SD: You do a lot of public science outreach. Why is that important to__ you?__

GG: I think the fundamental issue is that the best policy is based on good science. What’s interesting is, when I first came to UCSC — and I would say up until maybe the last 20 years — applied science and communicating science to the public were seen as soft science, that is, not “real” science. But that never really discouraged me.

I feel just the opposite: You can be a good scientist, you can be a good teacher, and you can still contribute important things to society and policy formation.

Although coastal science is his passion, Griggs loves all things outdoors. Here in the Cappadocia region of Turkey, he explains the origins of the fairy towers (shown behind him) eroded from volcanic ash deposits. Credit: courtesy of Gary Griggs.

SD: A lot of your writing focuses on the Monterey Bay area. Why is Monterey Bay so special to__ you?__

GG: I think the [National Marine] Sanctuary makes it special. The submarine canyon — one of the deepest canyons in the world — makes it special, as does the diversity of marine life, even though that’s not what I study firsthand. We’ve got whales and dolphins and sea otters and a diversity of marine birds. But I think it’s the whole sense of place that matters and makes this coast special to me.

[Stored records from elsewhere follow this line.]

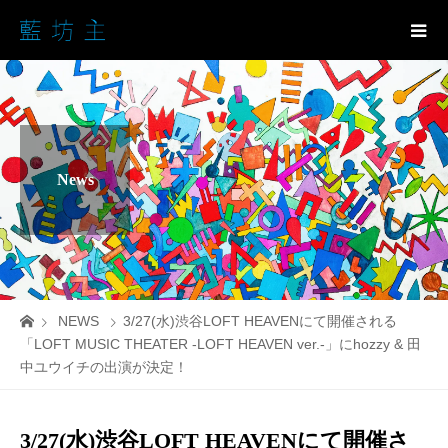
News
NEWS
3/27(水)渋谷LOFT HEAVENにて開催される
「LOFT MUSIC THEATER -LOFT HEAVEN ver.-」にhozzy & 田
中ユウイチの出演が決定！
3/27(水)渋谷LOFT HEAVENにて開催さ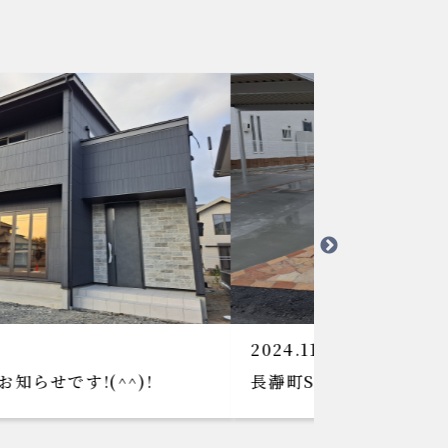
024.11.13
2024.10.15
長瀞町S様邸外構工事
太田市K様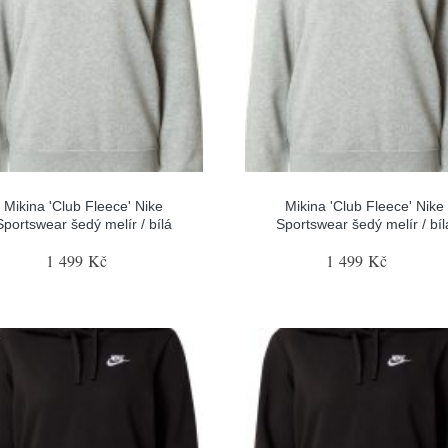
Mikina 'Club Fleece' Nike
Mikina 'Club Fleece' Nike
Sportswear šedý melír / bílá
Sportswear šedý melír / bíl
1 499 Kč
1 499 Kč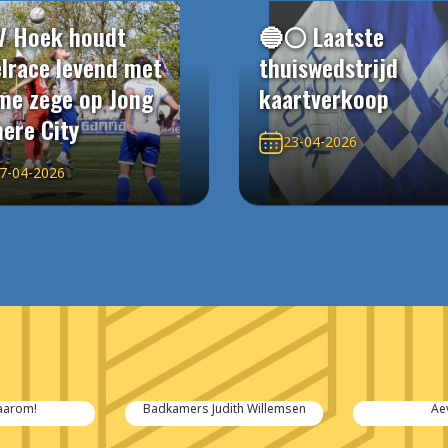
V Hoek houdt
🔵⚪️ Laatste
elrace levend met
thuiswedstrijd
me zege op Jong
kaartverkoop
ere City
23-04-2026
7-04-2026
aarom!
Badkamers Judith Willemsen
Ae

Because there’s so much diversity between the ocean, the coastline and the Santa Cruz Mountains, we probably have more geologic hazards per square mile than any other county in the state, including coastal erosion, cities on flood plains, and hillsides with landslides and debris flows. And then at the inland edge of the county, we have the mother of them all, the San Andreas Fault.

A lot of the natural world is represented here, and it’s where I’ve spent 50 years of my life — I just find it a really exciting and interesting place to study and teach. There’s still a lot to understand, and also a unique environment that is important to preserve.